• [WORK REQUIRED] The data below holds a line containing "para ciclistas en" and a line containing "Memoria de viajes 2025 – Familia(s)"; please quote exactly those two lines and every line between them, and nothing else.

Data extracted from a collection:
- - -

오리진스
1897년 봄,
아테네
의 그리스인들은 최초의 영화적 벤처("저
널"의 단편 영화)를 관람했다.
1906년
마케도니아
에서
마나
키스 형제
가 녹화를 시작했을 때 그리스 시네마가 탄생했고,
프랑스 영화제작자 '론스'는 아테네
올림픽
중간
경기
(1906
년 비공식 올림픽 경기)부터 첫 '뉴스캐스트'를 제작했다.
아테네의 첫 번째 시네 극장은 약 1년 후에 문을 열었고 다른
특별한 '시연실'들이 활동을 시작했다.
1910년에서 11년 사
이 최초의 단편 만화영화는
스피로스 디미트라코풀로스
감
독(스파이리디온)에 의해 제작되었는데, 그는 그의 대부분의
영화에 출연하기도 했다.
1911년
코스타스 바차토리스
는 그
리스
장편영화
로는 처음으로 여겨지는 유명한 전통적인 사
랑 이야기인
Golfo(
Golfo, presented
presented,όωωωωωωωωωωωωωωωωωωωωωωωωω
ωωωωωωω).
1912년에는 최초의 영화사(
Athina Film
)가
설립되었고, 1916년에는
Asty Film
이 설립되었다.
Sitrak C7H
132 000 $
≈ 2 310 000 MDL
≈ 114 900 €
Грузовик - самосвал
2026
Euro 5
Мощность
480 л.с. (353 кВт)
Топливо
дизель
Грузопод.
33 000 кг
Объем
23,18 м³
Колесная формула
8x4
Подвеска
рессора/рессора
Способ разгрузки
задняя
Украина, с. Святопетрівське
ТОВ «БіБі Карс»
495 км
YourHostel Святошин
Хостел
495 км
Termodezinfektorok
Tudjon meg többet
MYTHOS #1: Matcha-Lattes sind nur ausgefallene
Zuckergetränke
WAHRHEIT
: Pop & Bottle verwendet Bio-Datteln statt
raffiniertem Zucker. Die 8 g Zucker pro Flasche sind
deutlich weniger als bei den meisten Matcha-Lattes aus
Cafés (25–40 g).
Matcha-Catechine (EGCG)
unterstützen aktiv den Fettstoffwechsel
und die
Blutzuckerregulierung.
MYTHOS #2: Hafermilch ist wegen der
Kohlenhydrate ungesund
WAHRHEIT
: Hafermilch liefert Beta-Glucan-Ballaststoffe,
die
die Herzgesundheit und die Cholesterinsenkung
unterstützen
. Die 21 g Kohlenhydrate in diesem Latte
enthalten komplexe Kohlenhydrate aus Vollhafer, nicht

- - -

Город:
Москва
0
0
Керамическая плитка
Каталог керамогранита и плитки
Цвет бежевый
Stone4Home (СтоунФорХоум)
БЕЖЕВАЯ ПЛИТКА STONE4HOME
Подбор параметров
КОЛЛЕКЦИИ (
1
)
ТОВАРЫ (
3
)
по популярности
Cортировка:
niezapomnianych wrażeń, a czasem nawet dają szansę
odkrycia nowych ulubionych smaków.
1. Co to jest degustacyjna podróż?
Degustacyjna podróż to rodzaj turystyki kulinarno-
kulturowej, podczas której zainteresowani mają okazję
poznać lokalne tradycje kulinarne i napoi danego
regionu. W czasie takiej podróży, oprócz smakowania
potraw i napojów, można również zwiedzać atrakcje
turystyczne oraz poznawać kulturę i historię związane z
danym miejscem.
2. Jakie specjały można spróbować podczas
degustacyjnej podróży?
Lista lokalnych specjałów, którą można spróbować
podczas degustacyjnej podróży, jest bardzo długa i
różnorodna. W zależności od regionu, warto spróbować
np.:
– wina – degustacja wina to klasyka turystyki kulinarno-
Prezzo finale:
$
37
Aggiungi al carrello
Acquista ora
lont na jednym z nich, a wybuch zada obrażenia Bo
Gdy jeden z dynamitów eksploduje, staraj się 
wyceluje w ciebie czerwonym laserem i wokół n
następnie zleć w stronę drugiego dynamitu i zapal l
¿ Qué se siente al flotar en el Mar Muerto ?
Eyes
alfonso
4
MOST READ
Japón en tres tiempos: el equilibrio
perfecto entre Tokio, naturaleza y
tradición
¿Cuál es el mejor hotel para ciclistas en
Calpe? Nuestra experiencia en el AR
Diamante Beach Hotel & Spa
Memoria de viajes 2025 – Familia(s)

- - -

• [RESPONSE TO THE TASK]
¿Cuál es el mejor hotel para ciclistas en
Calpe? Nuestra experiencia en el AR
Diamante Beach Hotel & Spa
Memoria de viajes 2025 – Familia(s)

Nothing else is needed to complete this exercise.